+++ Record set +++

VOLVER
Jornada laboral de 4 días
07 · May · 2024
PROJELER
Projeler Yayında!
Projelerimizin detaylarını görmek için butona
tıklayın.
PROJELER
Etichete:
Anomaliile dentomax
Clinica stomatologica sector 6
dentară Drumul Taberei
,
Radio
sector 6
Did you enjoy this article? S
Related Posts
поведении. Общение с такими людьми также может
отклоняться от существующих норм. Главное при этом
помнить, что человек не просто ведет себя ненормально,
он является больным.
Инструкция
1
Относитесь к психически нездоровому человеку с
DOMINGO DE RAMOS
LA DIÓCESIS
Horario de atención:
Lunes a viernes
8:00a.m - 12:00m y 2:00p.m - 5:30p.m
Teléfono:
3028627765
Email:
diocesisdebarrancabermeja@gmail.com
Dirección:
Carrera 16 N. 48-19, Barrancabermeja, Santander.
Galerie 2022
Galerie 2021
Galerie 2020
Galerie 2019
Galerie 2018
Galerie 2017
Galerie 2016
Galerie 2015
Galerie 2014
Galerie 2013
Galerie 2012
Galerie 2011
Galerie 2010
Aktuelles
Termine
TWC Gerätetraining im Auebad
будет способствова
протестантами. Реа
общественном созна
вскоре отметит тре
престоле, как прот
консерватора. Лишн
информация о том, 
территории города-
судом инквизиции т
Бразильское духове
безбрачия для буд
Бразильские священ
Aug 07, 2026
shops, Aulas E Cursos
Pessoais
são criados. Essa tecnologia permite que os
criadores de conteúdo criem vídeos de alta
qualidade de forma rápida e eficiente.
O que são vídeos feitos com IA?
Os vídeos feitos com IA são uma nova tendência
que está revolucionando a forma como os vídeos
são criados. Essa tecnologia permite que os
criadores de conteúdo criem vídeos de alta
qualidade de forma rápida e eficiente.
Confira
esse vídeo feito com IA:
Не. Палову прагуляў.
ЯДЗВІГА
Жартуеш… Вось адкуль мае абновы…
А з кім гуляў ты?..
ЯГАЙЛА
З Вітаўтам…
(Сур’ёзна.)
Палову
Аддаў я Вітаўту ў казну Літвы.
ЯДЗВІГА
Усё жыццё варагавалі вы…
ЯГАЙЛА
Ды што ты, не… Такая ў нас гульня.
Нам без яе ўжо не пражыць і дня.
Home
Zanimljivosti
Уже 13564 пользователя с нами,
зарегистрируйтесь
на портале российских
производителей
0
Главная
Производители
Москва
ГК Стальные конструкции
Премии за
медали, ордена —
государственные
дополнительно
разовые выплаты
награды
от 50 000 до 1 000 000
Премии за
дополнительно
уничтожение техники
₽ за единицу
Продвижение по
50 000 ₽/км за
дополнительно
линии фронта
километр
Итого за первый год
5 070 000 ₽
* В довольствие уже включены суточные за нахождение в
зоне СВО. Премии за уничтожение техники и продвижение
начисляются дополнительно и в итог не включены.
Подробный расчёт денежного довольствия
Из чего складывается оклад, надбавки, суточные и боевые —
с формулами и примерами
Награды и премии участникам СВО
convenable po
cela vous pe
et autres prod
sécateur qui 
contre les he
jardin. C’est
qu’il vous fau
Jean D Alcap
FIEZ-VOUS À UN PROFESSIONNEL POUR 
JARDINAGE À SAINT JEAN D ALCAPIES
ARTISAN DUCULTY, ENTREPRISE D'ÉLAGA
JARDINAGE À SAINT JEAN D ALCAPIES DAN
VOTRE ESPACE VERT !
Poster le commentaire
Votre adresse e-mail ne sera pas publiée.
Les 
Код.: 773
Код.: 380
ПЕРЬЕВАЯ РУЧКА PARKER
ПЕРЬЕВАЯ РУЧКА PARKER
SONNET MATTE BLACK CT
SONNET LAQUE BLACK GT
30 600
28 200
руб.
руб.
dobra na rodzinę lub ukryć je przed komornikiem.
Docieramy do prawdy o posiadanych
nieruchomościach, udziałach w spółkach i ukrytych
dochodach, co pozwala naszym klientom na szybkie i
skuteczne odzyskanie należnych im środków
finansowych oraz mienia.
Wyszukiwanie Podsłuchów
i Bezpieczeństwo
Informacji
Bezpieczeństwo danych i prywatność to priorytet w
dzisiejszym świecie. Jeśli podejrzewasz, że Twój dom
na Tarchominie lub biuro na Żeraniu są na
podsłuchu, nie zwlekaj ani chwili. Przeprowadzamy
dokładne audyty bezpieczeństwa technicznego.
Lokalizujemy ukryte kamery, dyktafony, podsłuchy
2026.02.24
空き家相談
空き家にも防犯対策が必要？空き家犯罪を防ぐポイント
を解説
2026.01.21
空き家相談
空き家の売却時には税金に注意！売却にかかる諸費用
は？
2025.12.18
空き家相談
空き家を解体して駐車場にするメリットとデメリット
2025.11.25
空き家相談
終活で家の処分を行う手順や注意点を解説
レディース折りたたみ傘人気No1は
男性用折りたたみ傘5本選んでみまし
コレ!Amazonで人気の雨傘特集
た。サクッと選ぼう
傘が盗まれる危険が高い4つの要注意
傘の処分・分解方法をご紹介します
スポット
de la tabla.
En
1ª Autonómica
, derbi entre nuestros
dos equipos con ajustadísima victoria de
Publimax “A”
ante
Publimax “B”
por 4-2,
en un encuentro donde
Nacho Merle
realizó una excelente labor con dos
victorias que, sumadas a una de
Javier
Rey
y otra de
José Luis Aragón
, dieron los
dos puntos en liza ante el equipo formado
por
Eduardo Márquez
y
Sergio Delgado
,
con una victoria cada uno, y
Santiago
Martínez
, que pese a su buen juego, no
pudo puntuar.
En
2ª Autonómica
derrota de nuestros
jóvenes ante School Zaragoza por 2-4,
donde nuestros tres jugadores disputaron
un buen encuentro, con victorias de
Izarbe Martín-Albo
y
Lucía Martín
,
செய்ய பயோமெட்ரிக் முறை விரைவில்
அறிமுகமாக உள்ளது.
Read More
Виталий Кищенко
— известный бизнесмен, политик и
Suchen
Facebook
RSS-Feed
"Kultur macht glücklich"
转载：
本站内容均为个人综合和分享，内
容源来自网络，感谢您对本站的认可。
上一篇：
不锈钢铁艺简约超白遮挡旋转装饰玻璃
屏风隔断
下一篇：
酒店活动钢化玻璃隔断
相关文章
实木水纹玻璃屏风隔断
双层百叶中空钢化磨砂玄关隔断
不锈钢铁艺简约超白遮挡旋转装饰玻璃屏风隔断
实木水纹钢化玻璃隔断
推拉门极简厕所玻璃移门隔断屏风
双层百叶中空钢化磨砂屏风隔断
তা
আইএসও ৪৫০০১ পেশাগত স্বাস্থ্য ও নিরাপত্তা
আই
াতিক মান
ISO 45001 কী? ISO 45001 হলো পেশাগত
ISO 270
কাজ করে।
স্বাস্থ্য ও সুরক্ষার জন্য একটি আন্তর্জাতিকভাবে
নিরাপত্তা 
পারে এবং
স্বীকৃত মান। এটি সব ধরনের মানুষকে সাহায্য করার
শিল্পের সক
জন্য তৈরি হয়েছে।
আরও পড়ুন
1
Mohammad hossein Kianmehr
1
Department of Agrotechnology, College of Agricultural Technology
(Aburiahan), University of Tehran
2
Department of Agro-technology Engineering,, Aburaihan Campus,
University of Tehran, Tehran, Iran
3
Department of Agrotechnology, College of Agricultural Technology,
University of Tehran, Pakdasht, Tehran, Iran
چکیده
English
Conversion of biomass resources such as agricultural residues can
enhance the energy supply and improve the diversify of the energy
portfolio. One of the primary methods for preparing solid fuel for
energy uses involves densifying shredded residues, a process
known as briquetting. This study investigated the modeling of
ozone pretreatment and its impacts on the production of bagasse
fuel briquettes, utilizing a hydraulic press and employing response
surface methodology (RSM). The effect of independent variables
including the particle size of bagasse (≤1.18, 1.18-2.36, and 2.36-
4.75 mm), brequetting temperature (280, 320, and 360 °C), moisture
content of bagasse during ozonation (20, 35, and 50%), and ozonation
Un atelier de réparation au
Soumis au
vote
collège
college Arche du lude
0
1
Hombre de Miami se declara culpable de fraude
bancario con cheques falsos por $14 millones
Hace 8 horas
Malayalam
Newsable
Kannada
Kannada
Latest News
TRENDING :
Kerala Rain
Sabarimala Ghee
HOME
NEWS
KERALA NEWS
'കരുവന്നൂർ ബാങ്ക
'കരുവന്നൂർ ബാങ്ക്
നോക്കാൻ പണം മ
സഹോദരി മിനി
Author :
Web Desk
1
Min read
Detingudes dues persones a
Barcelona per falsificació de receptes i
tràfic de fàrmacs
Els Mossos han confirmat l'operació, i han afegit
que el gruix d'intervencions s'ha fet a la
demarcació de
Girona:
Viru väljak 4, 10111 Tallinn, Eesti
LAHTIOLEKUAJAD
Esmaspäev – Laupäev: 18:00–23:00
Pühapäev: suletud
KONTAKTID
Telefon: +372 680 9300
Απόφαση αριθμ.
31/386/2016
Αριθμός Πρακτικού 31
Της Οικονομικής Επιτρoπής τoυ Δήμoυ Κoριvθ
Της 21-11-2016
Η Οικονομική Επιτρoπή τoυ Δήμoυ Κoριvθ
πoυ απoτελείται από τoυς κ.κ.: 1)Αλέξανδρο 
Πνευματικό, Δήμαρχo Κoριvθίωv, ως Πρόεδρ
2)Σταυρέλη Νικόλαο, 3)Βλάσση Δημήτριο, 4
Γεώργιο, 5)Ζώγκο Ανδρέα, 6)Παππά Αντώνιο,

+++

Convert the lines of the entries into a Markdown table with the columns Number and Text, giving each line its own numbered row and omitting blank lines. Start with the first line of the entries and end with the line containing "Ды што ты, не… Такая ў нас гульня.", including both.

| Number | Text |
|---|---|
| 1 | VOLVER |
| 2 | Jornada laboral de 4 días |
| 3 | 07 · May · 2024 |
| 4 | PROJELER |
| 5 | Projeler Yayında! |
| 6 | Projelerimizin detaylarını görmek için butona |
| 7 | tıklayın. |
| 8 | PROJELER |
| 9 | Etichete: |
| 10 | Anomaliile dentomax |
| 11 | Clinica stomatologica sector 6 |
| 12 | dentară Drumul Taberei |
| 13 | , |
| 14 | Radio |
| 15 | sector 6 |
| 16 | Did you enjoy this article? S |
| 17 | Related Posts |
| 18 | поведении. Общение с такими людьми также может |
| 19 | отклоняться от существующих норм. Главное при этом |
| 20 | помнить, что человек не просто ведет себя ненормально, |
| 21 | он является больным. |
| 22 | Инструкция |
| 23 | 1 |
| 24 | Относитесь к психически нездоровому человеку с |
| 25 | DOMINGO DE RAMOS |
| 26 | LA DIÓCESIS |
| 27 | Horario de atención: |
| 28 | Lunes a viernes |
| 29 | 8:00a.m - 12:00m y 2:00p.m - 5:30p.m |
| 30 | Teléfono: |
| 31 | 3028627765 |
| 32 | Email: |
| 33 | diocesisdebarrancabermeja@gmail.com |
| 34 | Dirección: |
| 35 | Carrera 16 N. 48-19, Barrancabermeja, Santander. |
| 36 | Galerie 2022 |
| 37 | Galerie 2021 |
| 38 | Galerie 2020 |
| 39 | Galerie 2019 |
| 40 | Galerie 2018 |
| 41 | Galerie 2017 |
| 42 | Galerie 2016 |
| 43 | Galerie 2015 |
| 44 | Galerie 2014 |
| 45 | Galerie 2013 |
| 46 | Galerie 2012 |
| 47 | Galerie 2011 |
| 48 | Galerie 2010 |
| 49 | Aktuelles |
| 50 | Termine |
| 51 | TWC Gerätetraining im Auebad |
| 52 | будет способствова |
| 53 | протестантами. Реа |
| 54 | общественном созна |
| 55 | вскоре отметит тре |
| 56 | престоле, как прот |
| 57 | консерватора. Лишн |
| 58 | информация о том,  |
| 59 | территории города- |
| 60 | судом инквизиции т |
| 61 | Бразильское духове |
| 62 | безбрачия для буд |
| 63 | Бразильские священ |
| 64 | Aug 07, 2026 |
| 65 | shops, Aulas E Cursos |
| 66 | Pessoais |
| 67 | são criados. Essa tecnologia permite que os |
| 68 | criadores de conteúdo criem vídeos de alta |
| 69 | qualidade de forma rápida e eficiente. |
| 70 | O que são vídeos feitos com IA? |
| 71 | Os vídeos feitos com IA são uma nova tendência |
| 72 | que está revolucionando a forma como os vídeos |
| 73 | são criados. Essa tecnologia permite que os |
| 74 | criadores de conteúdo criem vídeos de alta |
| 75 | qualidade de forma rápida e eficiente. |
| 76 | Confira |
| 77 | esse vídeo feito com IA: |
| 78 | Не. Палову прагуляў. |
| 79 | ЯДЗВІГА |
| 80 | Жартуеш… Вось адкуль мае абновы… |
| 81 | А з кім гуляў ты?.. |
| 82 | ЯГАЙЛА |
| 83 | З Вітаўтам… |
| 84 | (Сур’ёзна.) |
| 85 | Палову |
| 86 | Аддаў я Вітаўту ў казну Літвы. |
| 87 | ЯДЗВІГА |
| 88 | Усё жыццё варагавалі вы… |
| 89 | ЯГАЙЛА |
| 90 | Ды што ты, не… Такая ў нас гульня. |